Electronics engineering source data
╭──

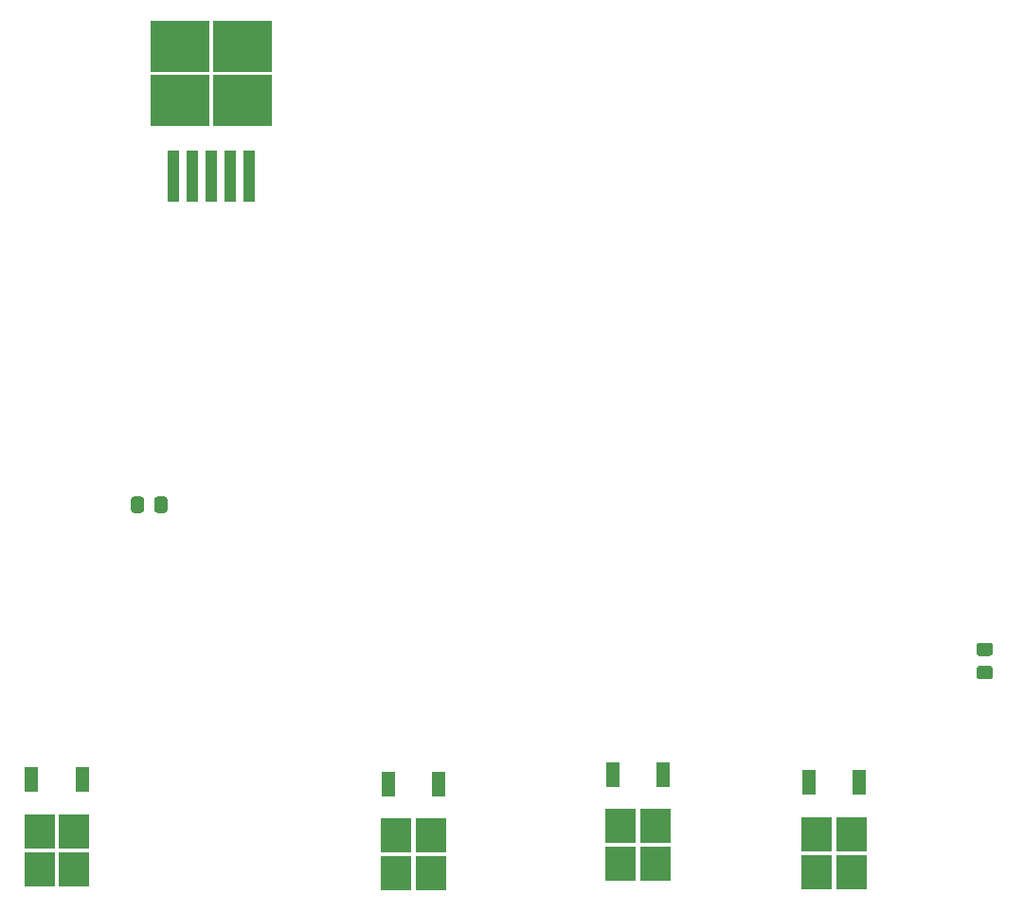
<source format=gbr>
%TF.GenerationSoftware,KiCad,Pcbnew,5.1.8-5.1.8*%
%TF.CreationDate,2021-07-28T16:27:41+08:00*%
%TF.ProjectId,fluxgate,666c7578-6761-4746-952e-6b696361645f,rev?*%
%TF.SameCoordinates,Original*%
%TF.FileFunction,Paste,Top*%
%TF.FilePolarity,Positive*%
%FSLAX46Y46*%
G04 Gerber Fmt 4.6, Leading zero omitted, Abs format (unit mm)*
G04 Created by KiCad (PCBNEW 5.1.8-5.1.8) date 2021-07-28 16:27:41*
%MOMM*%
%LPD*%
G01*
G04 APERTURE LIST*
%ADD10R,5.250000X4.550000*%
%ADD11R,1.100000X4.600000*%
%ADD12R,2.750000X3.050000*%
%ADD13R,1.200000X2.200000*%
G04 APERTURE END LIST*
D10*
%TO.C,U2*%
X102028000Y-82254000D03*
X96478000Y-77404000D03*
X96478000Y-82254000D03*
X102028000Y-77404000D03*
D11*
X102653000Y-88979000D03*
X100953000Y-88979000D03*
X99253000Y-88979000D03*
X97553000Y-88979000D03*
X95853000Y-88979000D03*
%TD*%
D12*
%TO.C,Q10*%
X115824000Y-147955000D03*
X118874000Y-151305000D03*
X118874000Y-147955000D03*
X115824000Y-151305000D03*
D13*
X115069000Y-143330000D03*
X119629000Y-143330000D03*
%TD*%
D12*
%TO.C,Q9*%
X83946000Y-147574000D03*
X86996000Y-150924000D03*
X86996000Y-147574000D03*
X83946000Y-150924000D03*
D13*
X83191000Y-142949000D03*
X87751000Y-142949000D03*
%TD*%
D12*
%TO.C,Q8*%
X135889000Y-147110000D03*
X138939000Y-150460000D03*
X138939000Y-147110000D03*
X135889000Y-150460000D03*
D13*
X135134000Y-142485000D03*
X139694000Y-142485000D03*
%TD*%
D12*
%TO.C,Q7*%
X153416000Y-147828000D03*
X156466000Y-151178000D03*
X156466000Y-147828000D03*
X153416000Y-151178000D03*
D13*
X152661000Y-143203000D03*
X157221000Y-143203000D03*
%TD*%
%TO.C,C3*%
G36*
G01*
X94176000Y-118839000D02*
X94176000Y-117889000D01*
G75*
G02*
X94426000Y-117639000I250000J0D01*
G01*
X95101000Y-117639000D01*
G75*
G02*
X95351000Y-117889000I0J-250000D01*
G01*
X95351000Y-118839000D01*
G75*
G02*
X95101000Y-119089000I-250000J0D01*
G01*
X94426000Y-119089000D01*
G75*
G02*
X94176000Y-118839000I0J250000D01*
G01*
G37*
G36*
G01*
X92101000Y-118839000D02*
X92101000Y-117889000D01*
G75*
G02*
X92351000Y-117639000I250000J0D01*
G01*
X93026000Y-117639000D01*
G75*
G02*
X93276000Y-117889000I0J-250000D01*
G01*
X93276000Y-118839000D01*
G75*
G02*
X93026000Y-119089000I-250000J0D01*
G01*
X92351000Y-119089000D01*
G75*
G02*
X92101000Y-118839000I0J250000D01*
G01*
G37*
%TD*%
%TO.C,C1*%
G36*
G01*
X167927000Y-132784000D02*
X168877000Y-132784000D01*
G75*
G02*
X169127000Y-133034000I0J-250000D01*
G01*
X169127000Y-133709000D01*
G75*
G02*
X168877000Y-133959000I-250000J0D01*
G01*
X167927000Y-133959000D01*
G75*
G02*
X167677000Y-133709000I0J250000D01*
G01*
X167677000Y-133034000D01*
G75*
G02*
X167927000Y-132784000I250000J0D01*
G01*
G37*
G36*
G01*
X167927000Y-130709000D02*
X168877000Y-130709000D01*
G75*
G02*
X169127000Y-130959000I0J-250000D01*
G01*
X169127000Y-131634000D01*
G75*
G02*
X168877000Y-131884000I-250000J0D01*
G01*
X167927000Y-131884000D01*
G75*
G02*
X167677000Y-131634000I0J250000D01*
G01*
X167677000Y-130959000D01*
G75*
G02*
X167927000Y-130709000I250000J0D01*
G01*
G37*
%TD*%
M02*

</source>
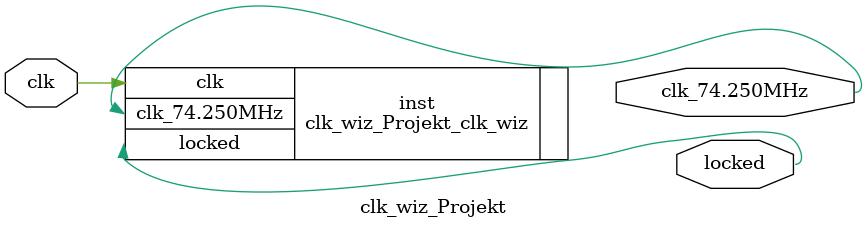
<source format=v>


`timescale 1ps/1ps

(* CORE_GENERATION_INFO = "clk_wiz_Projekt,clk_wiz_v6_0_9_0_0,{component_name=clk_wiz_Projekt,use_phase_alignment=true,use_min_o_jitter=false,use_max_i_jitter=false,use_dyn_phase_shift=false,use_inclk_switchover=false,use_dyn_reconfig=false,enable_axi=0,feedback_source=FDBK_AUTO,PRIMITIVE=MMCM,num_out_clk=1,clkin1_period=10.000,clkin2_period=10.000,use_power_down=false,use_reset=false,use_locked=true,use_inclk_stopped=false,feedback_type=SINGLE,CLOCK_MGR_TYPE=NA,manual_override=false}" *)

module clk_wiz_Projekt 
 (
  // Clock out ports
  output        clk_74.250MHz,
  // Status and control signals
  output        locked,
 // Clock in ports
  input         clk
 );

  clk_wiz_Projekt_clk_wiz inst
  (
  // Clock out ports  
  .clk_74.250MHz(clk_74.250MHz),
  // Status and control signals               
  .locked(locked),
 // Clock in ports
  .clk(clk)
  );

endmodule

</source>
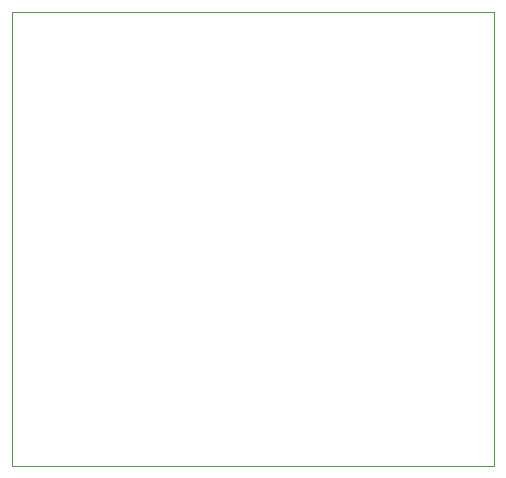
<source format=gbr>
%TF.GenerationSoftware,KiCad,Pcbnew,8.0.5*%
%TF.CreationDate,2024-11-24T21:55:43-06:00*%
%TF.ProjectId,moisture_sensor,6d6f6973-7475-4726-955f-73656e736f72,rev?*%
%TF.SameCoordinates,Original*%
%TF.FileFunction,Profile,NP*%
%FSLAX46Y46*%
G04 Gerber Fmt 4.6, Leading zero omitted, Abs format (unit mm)*
G04 Created by KiCad (PCBNEW 8.0.5) date 2024-11-24 21:55:43*
%MOMM*%
%LPD*%
G01*
G04 APERTURE LIST*
%TA.AperFunction,Profile*%
%ADD10C,0.050000*%
%TD*%
G04 APERTURE END LIST*
D10*
X119000000Y-68000000D02*
X159750000Y-68000000D01*
X159750000Y-106500000D01*
X119000000Y-106500000D01*
X119000000Y-68000000D01*
M02*

</source>
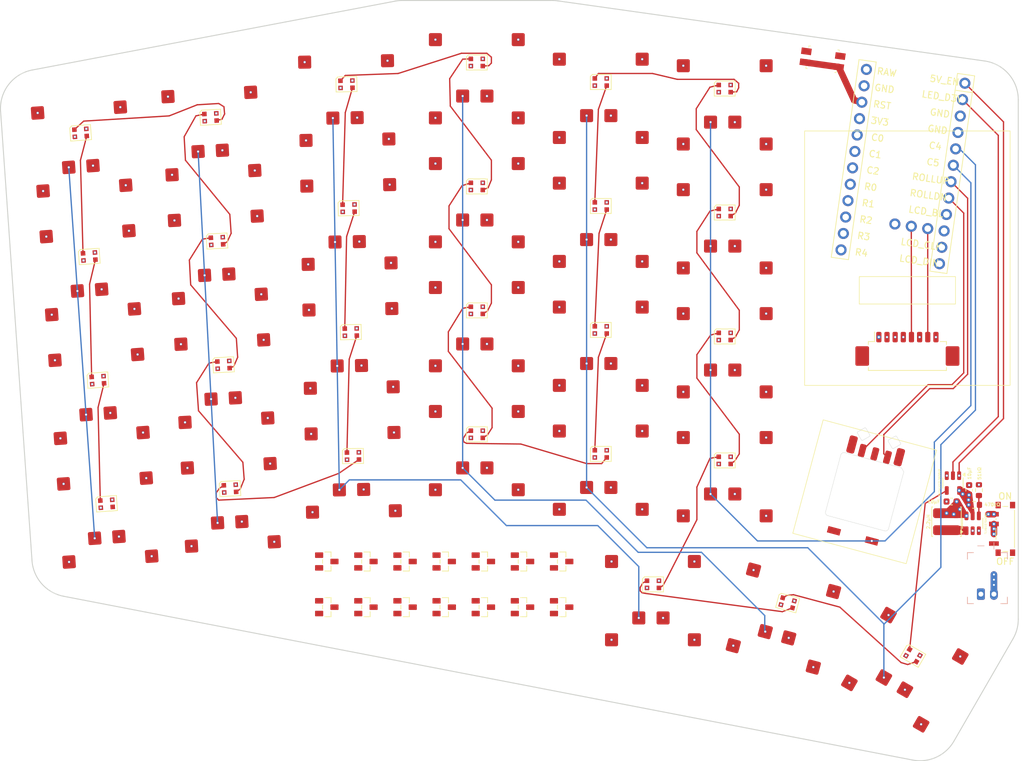
<source format=kicad_pcb>
(kicad_pcb
	(version 20241229)
	(generator "pcbnew")
	(generator_version "9.0")
	(general
		(thickness 1.6)
		(legacy_teardrops no)
	)
	(paper "A3")
	(title_block
		(title "toomanykeys")
		(date "2025-06-05")
		(rev "0.1")
		(company "huntercook")
	)
	(layers
		(0 "F.Cu" signal)
		(4 "In1.Cu" signal)
		(6 "In2.Cu" signal)
		(8 "In3.Cu" signal)
		(10 "In4.Cu" signal)
		(2 "B.Cu" signal)
		(9 "F.Adhes" user "F.Adhesive")
		(11 "B.Adhes" user "B.Adhesive")
		(13 "F.Paste" user)
		(15 "B.Paste" user)
		(5 "F.SilkS" user "F.Silkscreen")
		(7 "B.SilkS" user "B.Silkscreen")
		(1 "F.Mask" user)
		(3 "B.Mask" user)
		(17 "Dwgs.User" user "User.Drawings")
		(19 "Cmts.User" user "User.Comments")
		(21 "Eco1.User" user "User.Eco1")
		(23 "Eco2.User" user "User.Eco2")
		(25 "Edge.Cuts" user)
		(27 "Margin" user)
		(31 "F.CrtYd" user "F.Courtyard")
		(29 "B.CrtYd" user "B.Courtyard")
		(35 "F.Fab" user)
		(33 "B.Fab" user)
	)
	(setup
		(stackup
			(layer "F.SilkS"
				(type "Top Silk Screen")
			)
			(layer "F.Paste"
				(type "Top Solder Paste")
			)
			(layer "F.Mask"
				(type "Top Solder Mask")
				(thickness 0.01)
			)
			(layer "F.Cu"
				(type "copper")
				(thickness 0.035)
			)
			(layer "dielectric 1"
				(type "prepreg")
				(thickness 0.1)
				(material "FR4")
				(epsilon_r 4.5)
				(loss_tangent 0.02)
			)
			(layer "In1.Cu"
				(type "copper")
				(thickness 0.035)
			)
			(layer "dielectric 2"
				(type "core")
				(thickness 0.535)
				(material "FR4")
				(epsilon_r 4.5)
				(loss_tangent 0.02)
			)
			(layer "In2.Cu"
				(type "copper")
				(thickness 0.035)
			)
			(layer "dielectric 3"
				(type "prepreg")
				(thickness 0.1)
				(material "FR4")
				(epsilon_r 4.5)
				(loss_tangent 0.02)
			)
			(layer "In3.Cu"
				(type "copper")
				(thickness 0.035)
			)
			(layer "dielectric 4"
				(type "core")
				(thickness 0.535)
				(material "FR4")
				(epsilon_r 4.5)
				(loss_tangent 0.02)
			)
			(layer "In4.Cu"
				(type "copper")
				(thickness 0.035)
			)
			(layer "dielectric 5"
				(type "prepreg")
				(thickness 0.1)
				(material "FR4")
				(epsilon_r 4.5)
				(loss_tangent 0.02)
			)
			(layer "B.Cu"
				(type "copper")
				(thickness 0.035)
			)
			(layer "B.Mask"
				(type "Bottom Solder Mask")
				(thickness 0.01)
			)
			(layer "B.Paste"
				(type "Bottom Solder Paste")
			)
			(layer "B.SilkS"
				(type "Bottom Silk Screen")
			)
			(copper_finish "None")
			(dielectric_constraints no)
		)
		(pad_to_mask_clearance 0.05)
		(allow_soldermask_bridges_in_footprints no)
		(tenting front back)
		(pcbplotparams
			(layerselection 0x00000000_00000000_55555555_5755f5ff)
			(plot_on_all_layers_selection 0x00000000_00000000_00000000_00000000)
			(disableapertmacros no)
			(usegerberextensions no)
			(usegerberattributes yes)
			(usegerberadvancedattributes yes)
			(creategerberjobfile yes)
			(dashed_line_dash_ratio 12.000000)
			(dashed_line_gap_ratio 3.000000)
			(svgprecision 4)
			(plotframeref no)
			(mode 1)
			(useauxorigin no)
			(hpglpennumber 1)
			(hpglpenspeed 20)
			(hpglpendiameter 15.000000)
			(pdf_front_fp_property_popups yes)
			(pdf_back_fp_property_popups yes)
			(pdf_metadata yes)
			(pdf_single_document no)
			(dxfpolygonmode yes)
			(dxfimperialunits yes)
			(dxfusepcbnewfont yes)
			(psnegative no)
			(psa4output no)
			(plot_black_and_white yes)
			(sketchpadsonfab no)
			(plotpadnumbers no)
			(hidednponfab no)
			(sketchdnponfab yes)
			(crossoutdnponfab yes)
			(subtractmaskfromsilk no)
			(outputformat 1)
			(mirror no)
			(drillshape 1)
			(scaleselection 1)
			(outputdirectory "")
		)
	)
	(net 0 "")
	(net 1 "C0")
	(net 2 "finger_outer_bottom")
	(net 3 "GND")
	(net 4 "finger_outer_home")
	(net 5 "finger_outer_top")
	(net 6 "finger_outer_num")
	(net 7 "C1")
	(net 8 "finger_pinky_bottom")
	(net 9 "finger_pinky_home")
	(net 10 "finger_pinky_top")
	(net 11 "finger_pinky_num")
	(net 12 "C2")
	(net 13 "finger_ring_bottom")
	(net 14 "finger_ring_home")
	(net 15 "finger_ring_top")
	(net 16 "finger_ring_num")
	(net 17 "C3")
	(net 18 "finger_middle_bottom")
	(net 19 "finger_middle_home")
	(net 20 "finger_middle_top")
	(net 21 "finger_middle_num")
	(net 22 "C4")
	(net 23 "finger_index_bottom")
	(net 24 "finger_index_home")
	(net 25 "finger_index_top")
	(net 26 "finger_index_num")
	(net 27 "C5")
	(net 28 "finger_inner_bottom")
	(net 29 "finger_inner_home")
	(net 30 "finger_inner_top")
	(net 31 "finger_inner_num")
	(net 32 "thumb_near_fan")
	(net 33 "thumb_mid_fan")
	(net 34 "thumb_far_fan")
	(net 35 "roller")
	(net 36 "ROLLUP")
	(net 37 "ROLLDN")
	(net 38 "R0")
	(net 39 "R1")
	(net 40 "R2")
	(net 41 "R3")
	(net 42 "R4")
	(net 43 "RAW")
	(net 44 "RST")
	(net 45 "3V3")
	(net 46 "5V_EN")
	(net 47 "LED_D3V")
	(net 48 "LCD_BL")
	(net 49 "LCD_DC")
	(net 50 "LCD_CLK")
	(net 51 "LCD_DIN")
	(net 52 "LCD_RST")
	(net 53 "LCD_CS")
	(net 54 "BAT_P")
	(net 55 "LED_26")
	(net 56 "5V")
	(net 57 "LED_27")
	(net 58 "LED_25")
	(net 59 "LED_24")
	(net 60 "LED_23")
	(net 61 "LED_19")
	(net 62 "LED_20")
	(net 63 "LED_21")
	(net 64 "LED_22")
	(net 65 "LED_18")
	(net 66 "LED_17")
	(net 67 "LED_16")
	(net 68 "LED_15")
	(net 69 "LED_11")
	(net 70 "LED_12")
	(net 71 "LED_13")
	(net 72 "LED_14")
	(net 73 "LED_10")
	(net 74 "LED_9")
	(net 75 "LED_8")
	(net 76 "LED_7")
	(net 77 "LED_3")
	(net 78 "LED_4")
	(net 79 "LED_5")
	(net 80 "LED_6")
	(net 81 "LED_2")
	(net 82 "LED_1")
	(net 83 "LED_D5V")
	(net 84 "BOOST_FB")
	(net 85 "BOOST_SW")
	(footprint "LED_WS2812B-2020_PLCC4_2.0x2.0mm" (layer "F.Cu") (at 59.171836 138.604848 4))
	(footprint "LED_WS2812B-2020_PLCC4_2.0x2.0mm" (layer "F.Cu") (at 97.944951 131.24391 1))
	(footprint "PG1316S" (layer "F.Cu") (at 144.264928 172.409498))
	(footprint "PG1316S" (layer "F.Cu") (at 136.264927 152.409497))
	(footprint "LED_WS2812B-2020_PLCC4_2.0x2.0mm" (layer "F.Cu") (at 98.276547 150.241016 1))
	(footprint "Resistor_SMD:R_0603_1608Metric" (layer "F.Cu") (at 193.4866 157.724975))
	(footprint "PG1316S" (layer "F.Cu") (at 77.566794 119.781616 3))
	(footprint "ceoloide:power_switch_smd_side" (layer "F.Cu") (at 198.264927 161.409497))
	(footprint "Package_TO_SOT_SMD:SOT-23-6" (layer "F.Cu") (at 193.2716 160.552475 90))
	(footprint "huntercook:L_CJIANG_FTC404030S_4.1x4.1x3.0_SMD" (layer "F.Cu") (at 189.2616 160.304975 -90))
	(footprint "ceoloide:mounting_hole_npth" (layer "F.Cu") (at 176.871691 193.384479 -30))
	(footprint "ceoloide:mcu_nice_nano" (layer "F.Cu") (at 182.764927 104.609497 -8))
	(footprint "PG1316S" (layer "F.Cu") (at 182.871691 182.992175 -30))
	(footprint "Capacitor_SMD:C_0603_1608Metric" (layer "F.Cu") (at 192.7316 155.469975 90))
	(footprint "PG1316S" (layer "F.Cu") (at 136.264927 114.409497))
	(footprint "PG1316S" (layer "F.Cu") (at 59.346227 141.098757 4))
	(footprint "LED_WS2812B-2020_PLCC4_2.0x2.0mm" (layer "F.Cu") (at 164.911976 172.744683 -15))
	(footprint "PG1316S" (layer "F.Cu") (at 78.561178 138.755577 3))
	(footprint "LED_WS2812B-2020_PLCC4_2.0x2.0mm" (layer "F.Cu") (at 144.264927 169.909497))
	(footprint "PG1316S" (layer "F.Cu") (at 97.325391 95.749317 1))
	(footprint "CKW12" (layer "F.Cu") (at 176.720427 155.720863 75))
	(footprint "BAV70 SOT23" (layer "F.Cu") (at 94.264928 166.409497 -90))
	(footprint "PG1316S" (layer "F.Cu") (at 97.988582 133.74353 1))
	(footprint "LED_WS2812B-2020_PLCC4_2.0x2.0mm" (layer "F.Cu") (at 79.424722 155.232964 3))
	(footprint "PG1316S" (layer "F.Cu") (at 79.555561 157.729537 3))
	(footprint "PG1316S" (layer "F.Cu") (at 98.320178 152.740637 1))
	(footprint "PG1316S" (layer "F.Cu") (at 155.264928 96.409497))
	(footprint "BAV70 SOT23" (layer "F.Cu") (at 118.264927 166.409498 -90))
	(footprint "PG1316S" (layer "F.Cu") (at 117.264928 149.409498))
	(footprint "LED_WS2812B-2020_PLCC4_2.0x2.0mm" (layer "F.Cu") (at 136.264927 130.909498))
	(footprint "LED_WS2812B-2020_PLCC4_2.0x2.0mm" (layer "F.Cu") (at 117.264927 89.909498))
	(footprint "BAV70 SOT23" (layer "F.Cu") (at 106.264927 166.409497 -90))
	(footprint "BAV70 SOT23" (layer "F.Cu") (at 112.264928 173.409498 -90))
	(footprint "Capacitor_SMD:C_0603_1608Metric" (layer "F.Cu") (at 190.0416 157.217475 180))
	(footprint "LED_WS2812B-2020_PLCC4_2.0x2.0mm" (layer "F.Cu") (at 117.264927 146.909498))
	(footprint "LED_WS2812B-2020_PLCC4_2.0x2.0mm" (layer "F.Cu") (at 56.521091 100.697414 4))
	(footprint "ceoloide:mounting_hole_npth" (layer "F.Cu") (at 130.264928 83.409498))
	(footprint "LED_WS2812B-2020_PLCC4_2.0x2.0mm" (layer "F.Cu") (at 136.264928 92.909498))
	(footprint "LED_WS2812B-2020_PLCC4_2.0x2.0mm" (layer "F.Cu") (at 60.497209 157.558565 4))
	(footprint "PG1316S"
		(layer "F.Cu")
		(uuid "6f9dee5f-3e04-40e3-bc88-c5780d43759e")
		(at 58.020855 122.145041 4)
		(property "Reference" "S3"
			(at 0 0 4)
			(layer "F.SilkS")
			(hide yes)
			(uuid "a3ed7c09-97c2-4c92-862c-1475b49ad817")
			(effects
				(font
					(size 1 1)
					(thickness 0.15)
				)
			)
		)
		(property "Value" ""
			(at 0 0 4)
			(layer "F.Fab")
			(uuid "db37bcca-c596-41a3-b6a4-ddf619e7f7d7")
			(effects
				(font
					(size 1.27 1.27)
					(thickness 0.15)
				)
			)
		)
		(property "Datasheet" ""
			(at 0 0 4)
			(layer "F.Fab")
			(hide yes)
			(uuid "530144e9-583b-4930-a7bf-f844000a6490")
			(effects
				(font
					(size 1.27 1.27)
					(thickness 0.15)
				)
			)
		)
		(property "Description" ""
			(at 0 0 4)
			(layer "F.Fab")
			(hide yes)
			(uuid "66971427-dd9e-4786-990c-773ba75046ee")
			(effects
				(font
					(size 1.27 1.27)
					(thickness 0.15)
				)
			)
		)
		(attr smd)
		(fp_poly
			(pts
				(xy 3.8 -3.5) (xy 3.8 -1.65) (xy 3.3 -1.15) (xy -2.2 -1.15) (xy -2.2 -3.9) (xy 2.199999 -3.9) (xy 2.2 -3.5)
			)
			(stroke
				(width 0.1)
				(type solid)
			)
			(fill no)
			(layer "Dwgs.User")
			(uuid "45bab426-5b74-459b-8a47-697de8065fd2")
		)
		(fp_poly
			(pts
				(xy -8 8) (xy 8 8) (xy 8 -8) (xy -8 -8)
			)
			(stroke
				(width 0.1)
				(type default)
			)
			(fill no)
			(layer "F.Fab")
			(uuid "27234358-fe50-46fc-93bc-17669b6f27ad")
		)
		(fp_poly
			(pts
				(xy -6.75 -6.5) (xy 6.75 -6.5) (xy 6.75 6.5) (xy -6.75 6.5)
			)
			(stroke
				(width 0.1)
				(type default)
			)
			(fill no)
			(layer "F.Fab")
			(uuid "23a72b43-ddb3-4b58-a205-acf06db2bd8a")
		)
		(pad "" thru_hole circle
			(at -6.35 -6 4)
			(size 0.4 0.4)
			(drill 0.3)
			(layers "*.Cu" "*.Paste" "*.Mask")
			(remove_unused_layers no)
			(net 3 "GND")
			(uuid "4c45d8fa-9cb8-40c1-a15e-a074313f7744")
		)
		(pad "" thru_hole circle
			(at -6.35 6 4)
			(size 0.4 0.4)
			(drill 0.3)
			(layers "*.Cu" "*.Paste" "*.Mask")
			(remove_unused_layers no)
			(net 3 "GND")
			(uuid "2
... [261334 chars truncated]
</source>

╰──

From the data, work out how many lines include the word "GenerationSoftware"; the reply is that number and nothing else.

The completed task:
2